Graph representations of semantic vectors
Graph representations of word embedding models: evaluating existing approaches and possible applications in language data processing and visualization.
Distributional semantic vector models (or word embeddings) are trained on large text corpora and aimed to assign words semantically meaningful dense vectors. Conceptually, a word embedding model with vector size n is a matrix of n-dimensional vectors, where the number of rows is equal to the number of words in the corpus lexicon. Semantic similarity between words is measured as cosine distance between the corresponding vectors. For many applications, this matrix or parts of it can be represented as a graph – see e.g. Gyllensten & Sahlgren (2015). Such graphs can be useful for word sense induction, word clustering, discovering words central to semantic networks, and last but not least – for creating attractive and insightful visualizations of semantic relations between words (example from the Dilipad project).

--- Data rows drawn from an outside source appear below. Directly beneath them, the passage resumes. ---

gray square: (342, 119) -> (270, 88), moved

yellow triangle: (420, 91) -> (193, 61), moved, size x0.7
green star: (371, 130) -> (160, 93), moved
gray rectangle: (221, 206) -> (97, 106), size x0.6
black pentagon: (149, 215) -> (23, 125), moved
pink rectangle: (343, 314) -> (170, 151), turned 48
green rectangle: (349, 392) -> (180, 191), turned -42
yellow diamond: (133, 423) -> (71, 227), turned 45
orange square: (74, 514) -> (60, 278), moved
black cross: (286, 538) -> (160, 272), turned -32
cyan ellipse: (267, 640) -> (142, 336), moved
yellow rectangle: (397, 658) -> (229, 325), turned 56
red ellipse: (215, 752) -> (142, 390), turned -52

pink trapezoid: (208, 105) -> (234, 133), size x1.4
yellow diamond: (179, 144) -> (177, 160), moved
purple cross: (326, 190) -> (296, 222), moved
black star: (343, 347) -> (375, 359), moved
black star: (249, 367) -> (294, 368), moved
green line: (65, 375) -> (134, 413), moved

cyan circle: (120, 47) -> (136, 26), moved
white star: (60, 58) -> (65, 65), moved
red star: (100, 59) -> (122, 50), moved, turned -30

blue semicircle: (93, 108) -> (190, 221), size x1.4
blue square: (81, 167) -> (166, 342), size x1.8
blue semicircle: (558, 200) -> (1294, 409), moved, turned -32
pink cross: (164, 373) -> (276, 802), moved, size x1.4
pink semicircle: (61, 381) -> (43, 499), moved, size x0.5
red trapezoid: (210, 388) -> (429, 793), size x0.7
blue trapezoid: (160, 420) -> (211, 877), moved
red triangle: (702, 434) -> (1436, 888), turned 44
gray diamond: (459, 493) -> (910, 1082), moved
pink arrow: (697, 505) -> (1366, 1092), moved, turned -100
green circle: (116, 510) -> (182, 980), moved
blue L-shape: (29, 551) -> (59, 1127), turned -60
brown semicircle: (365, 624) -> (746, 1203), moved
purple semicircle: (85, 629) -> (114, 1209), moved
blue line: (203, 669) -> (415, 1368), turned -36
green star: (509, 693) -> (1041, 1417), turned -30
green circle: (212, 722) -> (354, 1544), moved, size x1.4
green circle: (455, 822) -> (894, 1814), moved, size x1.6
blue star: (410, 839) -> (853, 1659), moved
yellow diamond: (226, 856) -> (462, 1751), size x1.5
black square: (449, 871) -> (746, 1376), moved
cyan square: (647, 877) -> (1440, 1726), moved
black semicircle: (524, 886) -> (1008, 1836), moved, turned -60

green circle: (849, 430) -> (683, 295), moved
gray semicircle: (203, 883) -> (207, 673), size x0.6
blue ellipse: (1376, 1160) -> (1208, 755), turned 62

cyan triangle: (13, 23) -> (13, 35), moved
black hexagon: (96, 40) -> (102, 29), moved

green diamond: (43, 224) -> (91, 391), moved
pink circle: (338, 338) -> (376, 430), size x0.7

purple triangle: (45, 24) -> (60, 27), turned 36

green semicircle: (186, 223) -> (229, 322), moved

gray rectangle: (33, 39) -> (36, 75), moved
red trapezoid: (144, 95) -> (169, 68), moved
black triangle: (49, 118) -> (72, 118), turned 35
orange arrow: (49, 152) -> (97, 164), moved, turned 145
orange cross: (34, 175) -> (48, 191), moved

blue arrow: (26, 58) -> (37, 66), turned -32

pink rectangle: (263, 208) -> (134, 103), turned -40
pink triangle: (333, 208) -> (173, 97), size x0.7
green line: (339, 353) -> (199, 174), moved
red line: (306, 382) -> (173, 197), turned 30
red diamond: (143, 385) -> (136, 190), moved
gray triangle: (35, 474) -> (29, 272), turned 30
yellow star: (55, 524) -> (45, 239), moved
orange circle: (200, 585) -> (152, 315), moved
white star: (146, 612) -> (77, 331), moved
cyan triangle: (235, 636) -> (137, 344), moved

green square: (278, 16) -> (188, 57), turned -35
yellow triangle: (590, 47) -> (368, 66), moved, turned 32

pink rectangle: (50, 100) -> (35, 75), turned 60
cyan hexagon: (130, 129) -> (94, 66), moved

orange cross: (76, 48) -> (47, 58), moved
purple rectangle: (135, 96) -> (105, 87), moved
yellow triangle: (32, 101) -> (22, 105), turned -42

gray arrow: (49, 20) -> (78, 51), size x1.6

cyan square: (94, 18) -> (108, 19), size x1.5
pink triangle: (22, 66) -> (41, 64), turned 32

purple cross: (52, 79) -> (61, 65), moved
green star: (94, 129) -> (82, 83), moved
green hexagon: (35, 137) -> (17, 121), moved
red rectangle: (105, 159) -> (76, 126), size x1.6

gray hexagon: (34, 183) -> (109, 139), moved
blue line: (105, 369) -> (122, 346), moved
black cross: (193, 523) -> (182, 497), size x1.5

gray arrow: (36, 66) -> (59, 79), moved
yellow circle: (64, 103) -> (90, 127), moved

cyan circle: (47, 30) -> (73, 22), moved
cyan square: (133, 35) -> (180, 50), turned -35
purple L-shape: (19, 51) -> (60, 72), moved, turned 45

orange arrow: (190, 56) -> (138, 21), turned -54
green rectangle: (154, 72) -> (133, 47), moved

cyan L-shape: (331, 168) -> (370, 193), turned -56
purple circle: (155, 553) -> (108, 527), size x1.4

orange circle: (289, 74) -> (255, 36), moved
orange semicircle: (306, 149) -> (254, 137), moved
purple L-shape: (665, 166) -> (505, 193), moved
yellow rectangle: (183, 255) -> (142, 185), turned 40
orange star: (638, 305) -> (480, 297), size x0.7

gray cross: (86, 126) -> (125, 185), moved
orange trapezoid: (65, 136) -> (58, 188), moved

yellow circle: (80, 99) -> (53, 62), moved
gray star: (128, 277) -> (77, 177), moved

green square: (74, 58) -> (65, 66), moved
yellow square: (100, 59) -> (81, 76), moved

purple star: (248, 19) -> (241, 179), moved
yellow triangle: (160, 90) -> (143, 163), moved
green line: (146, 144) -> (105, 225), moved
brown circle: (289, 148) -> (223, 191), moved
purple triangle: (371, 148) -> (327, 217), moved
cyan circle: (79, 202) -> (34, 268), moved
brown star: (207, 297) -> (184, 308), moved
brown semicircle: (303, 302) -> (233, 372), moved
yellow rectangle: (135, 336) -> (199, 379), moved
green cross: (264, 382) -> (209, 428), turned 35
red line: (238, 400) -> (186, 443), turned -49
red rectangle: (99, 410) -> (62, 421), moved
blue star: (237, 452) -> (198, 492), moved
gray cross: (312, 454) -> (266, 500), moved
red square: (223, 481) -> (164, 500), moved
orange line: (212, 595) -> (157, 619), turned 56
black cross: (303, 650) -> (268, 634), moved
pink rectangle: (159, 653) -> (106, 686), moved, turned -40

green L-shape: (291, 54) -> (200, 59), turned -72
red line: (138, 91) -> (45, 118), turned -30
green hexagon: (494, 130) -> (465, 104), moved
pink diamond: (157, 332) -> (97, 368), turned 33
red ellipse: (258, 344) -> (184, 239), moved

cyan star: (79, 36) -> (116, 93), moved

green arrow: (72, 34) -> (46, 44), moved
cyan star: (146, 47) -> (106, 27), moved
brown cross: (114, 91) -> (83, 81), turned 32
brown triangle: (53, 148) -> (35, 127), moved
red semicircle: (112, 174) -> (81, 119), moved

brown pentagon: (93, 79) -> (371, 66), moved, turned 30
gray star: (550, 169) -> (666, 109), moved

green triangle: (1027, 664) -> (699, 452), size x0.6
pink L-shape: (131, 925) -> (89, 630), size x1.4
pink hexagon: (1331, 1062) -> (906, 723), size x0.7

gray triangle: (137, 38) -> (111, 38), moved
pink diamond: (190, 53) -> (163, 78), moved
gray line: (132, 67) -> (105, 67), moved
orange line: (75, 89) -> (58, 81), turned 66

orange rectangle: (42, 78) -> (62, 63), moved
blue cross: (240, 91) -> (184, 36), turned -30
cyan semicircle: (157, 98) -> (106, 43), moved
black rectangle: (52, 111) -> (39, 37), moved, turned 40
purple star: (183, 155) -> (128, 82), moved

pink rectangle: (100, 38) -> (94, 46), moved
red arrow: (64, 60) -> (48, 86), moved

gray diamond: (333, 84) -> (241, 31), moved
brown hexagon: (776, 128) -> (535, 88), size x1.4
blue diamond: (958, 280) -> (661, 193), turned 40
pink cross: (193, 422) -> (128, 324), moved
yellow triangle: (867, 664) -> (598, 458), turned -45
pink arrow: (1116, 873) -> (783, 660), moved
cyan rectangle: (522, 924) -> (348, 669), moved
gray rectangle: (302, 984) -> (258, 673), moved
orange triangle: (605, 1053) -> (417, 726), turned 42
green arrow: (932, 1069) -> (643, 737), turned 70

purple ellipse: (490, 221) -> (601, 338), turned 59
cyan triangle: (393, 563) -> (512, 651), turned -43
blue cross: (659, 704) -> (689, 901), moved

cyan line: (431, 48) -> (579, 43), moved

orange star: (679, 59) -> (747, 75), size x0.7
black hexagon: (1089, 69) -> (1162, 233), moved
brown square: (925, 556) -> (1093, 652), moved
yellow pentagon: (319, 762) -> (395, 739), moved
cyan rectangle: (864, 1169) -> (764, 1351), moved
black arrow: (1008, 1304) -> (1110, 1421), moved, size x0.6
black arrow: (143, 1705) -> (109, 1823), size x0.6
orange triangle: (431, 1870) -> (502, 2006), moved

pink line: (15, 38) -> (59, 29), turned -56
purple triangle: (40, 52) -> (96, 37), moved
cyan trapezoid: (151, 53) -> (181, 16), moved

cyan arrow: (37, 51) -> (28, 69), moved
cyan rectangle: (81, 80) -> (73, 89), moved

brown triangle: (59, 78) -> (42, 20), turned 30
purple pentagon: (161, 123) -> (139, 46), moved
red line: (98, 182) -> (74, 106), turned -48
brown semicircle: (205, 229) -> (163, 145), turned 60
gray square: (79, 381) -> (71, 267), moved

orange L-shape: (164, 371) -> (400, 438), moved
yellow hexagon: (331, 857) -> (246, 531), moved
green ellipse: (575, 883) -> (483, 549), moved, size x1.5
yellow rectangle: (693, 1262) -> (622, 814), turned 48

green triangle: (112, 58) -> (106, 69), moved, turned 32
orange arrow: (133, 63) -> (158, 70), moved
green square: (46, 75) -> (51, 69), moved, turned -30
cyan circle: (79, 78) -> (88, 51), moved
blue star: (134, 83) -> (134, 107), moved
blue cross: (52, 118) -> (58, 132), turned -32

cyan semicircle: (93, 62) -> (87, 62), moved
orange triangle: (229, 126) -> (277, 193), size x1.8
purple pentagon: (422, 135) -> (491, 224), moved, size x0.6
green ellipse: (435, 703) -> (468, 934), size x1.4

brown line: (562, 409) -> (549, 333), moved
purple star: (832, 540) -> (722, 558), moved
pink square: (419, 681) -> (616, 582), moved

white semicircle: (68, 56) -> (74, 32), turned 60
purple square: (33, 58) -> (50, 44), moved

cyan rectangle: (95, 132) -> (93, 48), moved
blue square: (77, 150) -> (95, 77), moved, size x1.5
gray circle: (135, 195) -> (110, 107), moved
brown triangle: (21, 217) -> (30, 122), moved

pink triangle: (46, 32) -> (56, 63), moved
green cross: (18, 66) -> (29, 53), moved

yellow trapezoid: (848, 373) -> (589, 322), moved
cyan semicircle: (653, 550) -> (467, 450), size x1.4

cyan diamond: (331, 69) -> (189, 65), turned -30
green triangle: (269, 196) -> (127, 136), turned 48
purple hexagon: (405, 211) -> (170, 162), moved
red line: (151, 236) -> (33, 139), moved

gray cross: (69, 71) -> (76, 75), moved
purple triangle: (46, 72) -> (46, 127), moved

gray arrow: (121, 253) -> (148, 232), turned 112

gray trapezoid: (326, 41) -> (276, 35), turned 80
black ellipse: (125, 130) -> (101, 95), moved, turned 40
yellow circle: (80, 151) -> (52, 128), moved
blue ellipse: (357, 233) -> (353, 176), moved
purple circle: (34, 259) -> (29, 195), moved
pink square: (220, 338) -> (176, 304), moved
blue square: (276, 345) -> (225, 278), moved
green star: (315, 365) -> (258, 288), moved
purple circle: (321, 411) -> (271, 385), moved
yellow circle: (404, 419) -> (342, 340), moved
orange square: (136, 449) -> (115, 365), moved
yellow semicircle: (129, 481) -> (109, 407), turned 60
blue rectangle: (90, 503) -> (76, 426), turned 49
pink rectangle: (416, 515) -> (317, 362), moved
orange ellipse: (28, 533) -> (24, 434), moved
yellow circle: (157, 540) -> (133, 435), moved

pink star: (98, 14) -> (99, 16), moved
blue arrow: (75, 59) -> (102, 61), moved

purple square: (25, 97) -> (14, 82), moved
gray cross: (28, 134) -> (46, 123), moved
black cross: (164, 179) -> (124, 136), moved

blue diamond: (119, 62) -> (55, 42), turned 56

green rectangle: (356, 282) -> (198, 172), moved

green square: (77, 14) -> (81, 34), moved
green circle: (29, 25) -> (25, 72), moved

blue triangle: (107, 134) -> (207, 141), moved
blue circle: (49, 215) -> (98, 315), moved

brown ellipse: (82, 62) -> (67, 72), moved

However, there are more than one way of transforming distributional data from a matrix representation into a graph representation. The most obvious approach is to create a fully connected graph with words as nodes and weights on edges equal to cosine similarity between word pairs. However, for large corpora (millions of word types in the lexicon) this can be prohibitively costly in terms of memory and processing time. Thus, there are ways to to approximate these semantic similarities without making the graph fully connected (for example, draw an edge only if cosine similarity between two words is higher than a pre-defined threshold). The aim of this project is to evaluate these approaches in a variety of downstream tasks (primarily on English material) as well as exploring how good they are for visualizations. Basic knowledge of graph theory is recommended, however, in case of interest a quick crash course can be given.